EXTRACT:
-- Opening Marker --

Skip to main content
. Author manuscript; available in PMC: 2019 Jun 1.
Published in final edited form as: Nature. 2018 Dec 5;564(7736):444–448. doi: 10.1038/s41586-018-0773-z

Extended Data Figure 7. Genomically encoded stapled ribosomes.

Extended Data Figure 7

a, Colony PCR products reflect the genomic exchanges seen in E. coli strains with a genomically encoded, stapled ribosome rRNA operon integrated by ribo-REXER. Top, direct amplification of the genomic region upstream of the rrnE locus. Integration of the landing site (SacB/CAT) to create the strain SQ110CAT-SacB increases the length of the region upstream of rrnE from 1.3 kb to 3.5 kb. After ribo-REXER, this cassette is lost again, leading to a 1.3-kb band. Bottom, amplification from nucleotide 2,630 of 23S to the rrnE terminator region shows integration of the PheS*/HygR cassette after integration of the wild-type rrnB operon, indicated by ‘integration cassette wt’. Integration of a stapled-ribosome cassette increases the length of the PCR product further, as it includes the 16S 3′ and internal transcribed spacer (ITS) regions, leading to the bands indicated by ‘integration cassette stapled’. The experiment was performed once. b, Denaturing RNA gel electrophoresis reveals the expression of rRNA (around 4,500 nucleotides) from intact stapled ribosomes as the predominant RNA species in all strains. The experiment was performed once. c, Growth rates of strains after successful ribo-REXER. WT describes the integration of a non-stapled rrnB operon. For statistics, see Methods. d, Denaturing RNA gel electrophoresis shows the expression of rRNA from intact stapled ribosomes (around 4,500 nucleotides) as the predominant RNA species in all evolved Δ6 d2d8 strains. The experiment was performed once. e, Sucrose gradient analyses of stapled ribosomes isolated from cells under ribosome-associating conditions (10 mM MgCl2); the experiments were repeated three times with similar results. For source data regarding gels, see Supplementary Fig. 1.

-- Closing Marker --

AIM OF THE EXERCISE:
Decide whether each statement agrees with the figure legend, giving yes or no and quoting the words of the legend that settle it.
1. Integrating the SacB/CAT landing site makes the region upstream of rrnE longer than 1.3 kb.
2. The sucrose gradient analyses of stapled ribosomes were performed only once.
3. The growth-rate panel includes a strain carrying a non-stapled rrnB operon.
The records play no part in work on the figure legend.

LISTED ENTRIES:
-- Opening Marker --

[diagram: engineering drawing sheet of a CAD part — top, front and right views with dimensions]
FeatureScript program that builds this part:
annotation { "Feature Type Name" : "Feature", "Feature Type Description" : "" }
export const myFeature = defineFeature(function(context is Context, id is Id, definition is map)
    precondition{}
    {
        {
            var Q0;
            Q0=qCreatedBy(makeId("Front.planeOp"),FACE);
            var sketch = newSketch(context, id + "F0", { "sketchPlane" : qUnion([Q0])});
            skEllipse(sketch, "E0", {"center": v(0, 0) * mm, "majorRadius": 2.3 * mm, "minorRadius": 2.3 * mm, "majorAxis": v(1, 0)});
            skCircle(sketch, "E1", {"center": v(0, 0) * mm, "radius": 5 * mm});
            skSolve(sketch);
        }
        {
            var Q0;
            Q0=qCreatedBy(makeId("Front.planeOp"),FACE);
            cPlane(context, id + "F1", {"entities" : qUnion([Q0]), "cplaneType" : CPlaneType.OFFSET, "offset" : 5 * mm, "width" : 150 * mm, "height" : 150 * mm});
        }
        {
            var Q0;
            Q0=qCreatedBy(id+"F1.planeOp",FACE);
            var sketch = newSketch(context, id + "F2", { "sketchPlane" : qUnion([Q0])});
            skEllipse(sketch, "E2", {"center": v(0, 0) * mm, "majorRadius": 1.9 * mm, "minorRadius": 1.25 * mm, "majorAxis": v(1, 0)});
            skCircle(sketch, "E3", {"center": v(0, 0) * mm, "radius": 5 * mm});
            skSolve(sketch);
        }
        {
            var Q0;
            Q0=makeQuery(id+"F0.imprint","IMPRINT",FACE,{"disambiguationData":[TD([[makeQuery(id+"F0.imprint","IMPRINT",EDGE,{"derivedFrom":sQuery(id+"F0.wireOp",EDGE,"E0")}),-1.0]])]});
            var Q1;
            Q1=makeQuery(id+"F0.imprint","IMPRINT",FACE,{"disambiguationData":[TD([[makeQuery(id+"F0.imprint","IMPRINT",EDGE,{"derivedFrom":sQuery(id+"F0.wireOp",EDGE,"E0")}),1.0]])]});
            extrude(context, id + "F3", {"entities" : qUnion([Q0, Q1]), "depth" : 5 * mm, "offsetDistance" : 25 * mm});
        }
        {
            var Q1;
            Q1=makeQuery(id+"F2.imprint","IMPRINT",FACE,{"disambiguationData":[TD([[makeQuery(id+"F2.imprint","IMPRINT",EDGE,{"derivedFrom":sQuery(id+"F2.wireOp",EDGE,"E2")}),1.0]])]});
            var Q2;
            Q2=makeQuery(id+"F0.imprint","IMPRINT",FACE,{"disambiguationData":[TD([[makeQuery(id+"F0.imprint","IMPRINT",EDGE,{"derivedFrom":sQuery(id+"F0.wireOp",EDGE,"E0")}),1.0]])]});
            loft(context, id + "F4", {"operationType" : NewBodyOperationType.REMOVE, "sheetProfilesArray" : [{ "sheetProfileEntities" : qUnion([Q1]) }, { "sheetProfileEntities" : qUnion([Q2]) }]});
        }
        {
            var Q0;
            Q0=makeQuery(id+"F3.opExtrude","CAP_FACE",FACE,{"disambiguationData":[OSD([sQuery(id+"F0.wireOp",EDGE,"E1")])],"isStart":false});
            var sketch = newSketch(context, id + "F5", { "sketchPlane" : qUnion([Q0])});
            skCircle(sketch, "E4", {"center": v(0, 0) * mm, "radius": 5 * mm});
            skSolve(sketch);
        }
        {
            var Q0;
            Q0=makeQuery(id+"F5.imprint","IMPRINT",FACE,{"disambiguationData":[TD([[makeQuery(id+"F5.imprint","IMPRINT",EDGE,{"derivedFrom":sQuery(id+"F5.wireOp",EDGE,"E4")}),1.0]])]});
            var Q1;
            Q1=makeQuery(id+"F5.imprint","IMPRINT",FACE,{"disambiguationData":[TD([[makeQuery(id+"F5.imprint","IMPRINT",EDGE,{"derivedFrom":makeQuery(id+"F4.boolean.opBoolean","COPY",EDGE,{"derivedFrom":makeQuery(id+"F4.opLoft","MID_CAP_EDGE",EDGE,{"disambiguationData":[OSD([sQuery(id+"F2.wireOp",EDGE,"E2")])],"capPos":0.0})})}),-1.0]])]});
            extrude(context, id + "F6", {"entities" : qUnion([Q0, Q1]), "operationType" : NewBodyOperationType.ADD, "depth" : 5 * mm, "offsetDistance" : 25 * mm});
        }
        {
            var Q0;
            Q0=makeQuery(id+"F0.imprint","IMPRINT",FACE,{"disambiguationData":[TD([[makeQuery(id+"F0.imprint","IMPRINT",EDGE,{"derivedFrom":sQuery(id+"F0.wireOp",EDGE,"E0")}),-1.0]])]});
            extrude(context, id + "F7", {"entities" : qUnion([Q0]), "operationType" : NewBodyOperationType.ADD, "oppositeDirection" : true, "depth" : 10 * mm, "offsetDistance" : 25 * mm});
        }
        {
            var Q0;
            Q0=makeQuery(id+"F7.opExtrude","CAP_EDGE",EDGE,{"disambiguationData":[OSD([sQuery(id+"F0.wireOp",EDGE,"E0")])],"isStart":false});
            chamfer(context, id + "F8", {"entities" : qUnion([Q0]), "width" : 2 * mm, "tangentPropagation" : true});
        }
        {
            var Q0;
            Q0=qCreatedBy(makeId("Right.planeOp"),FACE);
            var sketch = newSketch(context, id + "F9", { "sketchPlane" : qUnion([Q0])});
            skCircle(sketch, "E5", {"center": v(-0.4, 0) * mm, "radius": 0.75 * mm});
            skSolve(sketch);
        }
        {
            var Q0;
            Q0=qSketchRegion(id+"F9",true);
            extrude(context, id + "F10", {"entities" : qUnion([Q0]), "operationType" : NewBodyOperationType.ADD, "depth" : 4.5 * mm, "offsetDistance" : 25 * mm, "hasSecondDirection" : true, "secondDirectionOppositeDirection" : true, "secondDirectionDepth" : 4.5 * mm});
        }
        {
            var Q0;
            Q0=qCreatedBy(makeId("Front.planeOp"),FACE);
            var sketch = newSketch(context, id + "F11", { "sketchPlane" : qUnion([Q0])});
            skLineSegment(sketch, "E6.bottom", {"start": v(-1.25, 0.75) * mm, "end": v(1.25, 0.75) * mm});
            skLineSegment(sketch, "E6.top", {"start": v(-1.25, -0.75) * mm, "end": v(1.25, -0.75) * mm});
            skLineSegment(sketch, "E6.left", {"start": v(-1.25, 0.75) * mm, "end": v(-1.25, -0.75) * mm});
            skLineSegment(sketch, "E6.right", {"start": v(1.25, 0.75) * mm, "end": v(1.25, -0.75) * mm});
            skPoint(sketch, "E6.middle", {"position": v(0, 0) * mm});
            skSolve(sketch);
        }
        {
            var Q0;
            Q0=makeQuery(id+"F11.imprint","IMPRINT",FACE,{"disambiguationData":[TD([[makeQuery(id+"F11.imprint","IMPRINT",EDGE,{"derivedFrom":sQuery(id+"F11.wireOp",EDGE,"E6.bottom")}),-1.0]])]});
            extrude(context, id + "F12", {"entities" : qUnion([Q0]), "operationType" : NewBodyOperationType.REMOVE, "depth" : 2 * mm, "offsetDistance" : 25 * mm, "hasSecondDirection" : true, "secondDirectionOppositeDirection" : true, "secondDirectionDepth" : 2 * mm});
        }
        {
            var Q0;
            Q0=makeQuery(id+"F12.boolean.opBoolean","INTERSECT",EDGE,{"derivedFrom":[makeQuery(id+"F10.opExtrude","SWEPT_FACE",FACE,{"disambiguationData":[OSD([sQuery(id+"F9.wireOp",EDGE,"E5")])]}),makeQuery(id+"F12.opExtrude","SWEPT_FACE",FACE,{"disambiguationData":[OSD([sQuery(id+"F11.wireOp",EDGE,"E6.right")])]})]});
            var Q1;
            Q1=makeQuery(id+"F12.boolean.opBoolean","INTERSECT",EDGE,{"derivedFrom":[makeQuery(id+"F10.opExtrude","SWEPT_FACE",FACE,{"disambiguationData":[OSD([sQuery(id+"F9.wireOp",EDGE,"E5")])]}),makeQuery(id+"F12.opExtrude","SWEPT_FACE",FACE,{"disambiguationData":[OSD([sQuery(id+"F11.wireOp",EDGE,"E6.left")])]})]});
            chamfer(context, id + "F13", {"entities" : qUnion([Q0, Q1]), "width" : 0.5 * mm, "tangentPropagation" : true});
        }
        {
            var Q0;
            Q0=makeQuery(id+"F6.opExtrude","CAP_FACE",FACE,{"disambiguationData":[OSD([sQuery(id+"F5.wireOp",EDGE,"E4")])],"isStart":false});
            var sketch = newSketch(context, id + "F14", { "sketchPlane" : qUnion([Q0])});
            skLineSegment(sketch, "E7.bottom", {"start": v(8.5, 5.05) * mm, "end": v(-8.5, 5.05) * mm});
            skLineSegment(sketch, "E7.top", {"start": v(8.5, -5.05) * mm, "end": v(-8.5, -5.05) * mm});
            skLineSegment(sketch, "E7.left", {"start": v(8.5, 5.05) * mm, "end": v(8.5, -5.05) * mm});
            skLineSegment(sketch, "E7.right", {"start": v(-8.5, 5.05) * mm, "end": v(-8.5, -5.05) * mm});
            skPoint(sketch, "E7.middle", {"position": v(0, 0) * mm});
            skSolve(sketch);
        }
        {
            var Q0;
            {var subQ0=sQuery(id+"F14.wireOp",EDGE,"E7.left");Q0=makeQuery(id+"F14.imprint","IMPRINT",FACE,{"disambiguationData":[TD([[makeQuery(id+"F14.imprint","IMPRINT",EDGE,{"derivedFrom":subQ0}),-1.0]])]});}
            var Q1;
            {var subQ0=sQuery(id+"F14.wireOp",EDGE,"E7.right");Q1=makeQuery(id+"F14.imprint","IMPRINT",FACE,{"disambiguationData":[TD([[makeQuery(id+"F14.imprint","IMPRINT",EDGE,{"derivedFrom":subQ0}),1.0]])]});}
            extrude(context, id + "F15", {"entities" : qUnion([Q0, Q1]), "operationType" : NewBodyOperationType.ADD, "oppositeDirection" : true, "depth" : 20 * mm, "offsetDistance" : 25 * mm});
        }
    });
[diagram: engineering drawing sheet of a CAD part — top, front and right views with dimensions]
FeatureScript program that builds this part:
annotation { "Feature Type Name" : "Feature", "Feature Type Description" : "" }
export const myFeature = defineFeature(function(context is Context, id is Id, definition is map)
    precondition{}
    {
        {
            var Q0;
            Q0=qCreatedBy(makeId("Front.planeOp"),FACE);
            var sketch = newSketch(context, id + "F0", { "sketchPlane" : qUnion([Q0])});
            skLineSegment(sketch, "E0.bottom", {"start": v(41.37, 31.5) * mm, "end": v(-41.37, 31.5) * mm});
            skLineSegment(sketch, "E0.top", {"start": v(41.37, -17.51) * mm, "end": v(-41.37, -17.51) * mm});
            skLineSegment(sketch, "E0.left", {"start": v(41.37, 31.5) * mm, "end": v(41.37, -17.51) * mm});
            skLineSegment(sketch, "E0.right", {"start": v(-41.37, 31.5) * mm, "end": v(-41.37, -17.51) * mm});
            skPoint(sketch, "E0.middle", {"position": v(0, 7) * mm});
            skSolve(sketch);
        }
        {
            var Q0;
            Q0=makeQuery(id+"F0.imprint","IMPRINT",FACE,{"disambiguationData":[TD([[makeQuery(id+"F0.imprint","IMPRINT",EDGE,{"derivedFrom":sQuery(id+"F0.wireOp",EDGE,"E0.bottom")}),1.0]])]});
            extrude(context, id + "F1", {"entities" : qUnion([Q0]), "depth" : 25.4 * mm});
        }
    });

-- Closing Marker --

WORKED SOLUTION:
1. Yes: "Integration of the landing site (SacB/CAT) to create the strain SQ110CAT-SacB increases the length of the region upstream of rrnE from 1.3 kb to 3.5 kb."
2. No: "the experiments were repeated three times with similar results."
3. Yes: "WT describes the integration of a non-stapled rrnB operon."